_TEXT SECTION:_
This pandemic has brought out the instinct of humans to protect each other and provide for each other’s needs. Where there is a lack in a community, members fill the need. The scope of giving ranges from little girls and boys contributing through lemon stands, bakers’ sales, and breaking their piggy banks to adults leaving huge tips and setting up fund drives.

People have proven that giving does not hurt but actually feels good.

In Seattle, a local food bank has just received 1,300 loaves of bread from Community Loaves, a group of more than 500 home bakers. The fresh supply equips the food bank Hopelink, to fill the surge in demand for bread during the pandemic.

Photo Credit: Today

Community Loaves is led by college administrator and avid baker Katherine Kehrli.  She said the group has formulated its own recipe for honey oat loaf bread that has been shared with its members. The recipe produces 4 loaves of bread. Members are encouraged to retain one and donate the other three.  This way, volunteer bakers are thanked, at the same time giving them a chance to pay it forward.

_DATA LISTING:_
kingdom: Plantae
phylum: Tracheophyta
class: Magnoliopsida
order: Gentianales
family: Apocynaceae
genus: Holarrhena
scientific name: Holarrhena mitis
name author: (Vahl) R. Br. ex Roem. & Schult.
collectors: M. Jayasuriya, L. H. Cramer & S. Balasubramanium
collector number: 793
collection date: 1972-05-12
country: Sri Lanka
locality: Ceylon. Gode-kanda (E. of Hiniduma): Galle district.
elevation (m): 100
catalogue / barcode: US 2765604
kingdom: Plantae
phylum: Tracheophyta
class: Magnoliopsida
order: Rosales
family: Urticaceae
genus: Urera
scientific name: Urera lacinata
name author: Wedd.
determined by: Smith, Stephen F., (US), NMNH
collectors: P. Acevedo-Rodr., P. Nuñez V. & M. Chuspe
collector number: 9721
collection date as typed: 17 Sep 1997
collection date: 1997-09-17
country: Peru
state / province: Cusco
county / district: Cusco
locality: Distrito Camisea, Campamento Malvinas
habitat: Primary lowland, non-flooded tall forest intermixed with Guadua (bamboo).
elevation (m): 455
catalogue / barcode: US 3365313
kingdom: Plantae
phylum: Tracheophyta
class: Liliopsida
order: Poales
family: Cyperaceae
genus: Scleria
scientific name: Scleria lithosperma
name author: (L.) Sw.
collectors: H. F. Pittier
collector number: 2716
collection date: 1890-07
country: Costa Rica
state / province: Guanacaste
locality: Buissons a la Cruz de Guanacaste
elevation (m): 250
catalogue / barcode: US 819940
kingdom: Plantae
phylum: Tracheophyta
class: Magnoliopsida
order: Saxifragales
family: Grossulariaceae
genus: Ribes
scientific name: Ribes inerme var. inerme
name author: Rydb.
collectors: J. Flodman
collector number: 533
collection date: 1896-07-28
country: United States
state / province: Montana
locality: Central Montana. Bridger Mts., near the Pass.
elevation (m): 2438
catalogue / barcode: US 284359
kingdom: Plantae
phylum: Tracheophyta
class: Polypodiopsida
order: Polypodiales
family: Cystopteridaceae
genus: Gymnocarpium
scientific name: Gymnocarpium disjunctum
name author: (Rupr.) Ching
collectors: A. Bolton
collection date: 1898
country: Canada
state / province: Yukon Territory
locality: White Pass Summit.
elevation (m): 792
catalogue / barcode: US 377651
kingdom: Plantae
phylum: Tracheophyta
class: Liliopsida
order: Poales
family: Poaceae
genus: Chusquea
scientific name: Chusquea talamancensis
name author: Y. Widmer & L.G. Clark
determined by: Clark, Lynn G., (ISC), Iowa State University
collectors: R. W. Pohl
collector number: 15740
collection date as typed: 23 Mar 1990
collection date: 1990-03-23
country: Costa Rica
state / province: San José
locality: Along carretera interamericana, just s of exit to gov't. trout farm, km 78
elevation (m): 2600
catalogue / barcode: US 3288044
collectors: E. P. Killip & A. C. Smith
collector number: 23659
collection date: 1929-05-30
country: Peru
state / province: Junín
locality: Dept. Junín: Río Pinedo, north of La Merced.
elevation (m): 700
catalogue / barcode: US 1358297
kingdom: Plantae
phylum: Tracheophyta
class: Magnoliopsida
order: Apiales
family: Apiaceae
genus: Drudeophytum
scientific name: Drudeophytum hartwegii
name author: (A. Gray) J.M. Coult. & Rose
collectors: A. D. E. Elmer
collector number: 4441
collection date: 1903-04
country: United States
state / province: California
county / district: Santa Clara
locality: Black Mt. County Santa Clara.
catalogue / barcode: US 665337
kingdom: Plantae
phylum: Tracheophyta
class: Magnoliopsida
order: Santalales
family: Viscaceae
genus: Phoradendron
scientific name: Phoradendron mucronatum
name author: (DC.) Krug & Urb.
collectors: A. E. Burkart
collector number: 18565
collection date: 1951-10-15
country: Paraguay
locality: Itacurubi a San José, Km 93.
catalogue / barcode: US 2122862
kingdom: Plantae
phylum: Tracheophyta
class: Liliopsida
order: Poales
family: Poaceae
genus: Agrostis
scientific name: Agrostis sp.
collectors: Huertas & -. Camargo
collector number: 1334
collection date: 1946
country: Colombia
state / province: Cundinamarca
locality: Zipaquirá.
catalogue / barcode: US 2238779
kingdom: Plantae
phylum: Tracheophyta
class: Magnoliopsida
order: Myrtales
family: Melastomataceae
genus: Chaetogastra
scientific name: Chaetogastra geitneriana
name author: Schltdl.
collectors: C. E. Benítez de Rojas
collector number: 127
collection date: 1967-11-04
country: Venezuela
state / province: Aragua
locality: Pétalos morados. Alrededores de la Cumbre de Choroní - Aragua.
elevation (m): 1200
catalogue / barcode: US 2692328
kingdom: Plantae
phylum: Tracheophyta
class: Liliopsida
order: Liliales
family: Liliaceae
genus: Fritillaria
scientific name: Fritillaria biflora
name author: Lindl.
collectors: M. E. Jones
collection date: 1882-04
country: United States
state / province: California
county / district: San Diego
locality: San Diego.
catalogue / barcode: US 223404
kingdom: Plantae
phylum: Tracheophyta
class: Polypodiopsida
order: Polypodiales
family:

_TASKS AND EXERCISES:_
a – In the text on pandemic giving, who leads Community Loaves?
b – Summarize the text on pandemic giving in two sentences.

_RESULTS:_
a – Katherine Kehrli, a college administrator and avid baker.

b – The pandemic has brought out people's instinct to provide for each other, with giving that ranges from children's lemon stands to adults' fund drives. In Seattle, Community Loaves, a group of more than 500 home bakers, gave the Hopelink food bank 1,300 loaves of bread using a shared honey oat recipe that makes four loaves, of which members keep one and donate three.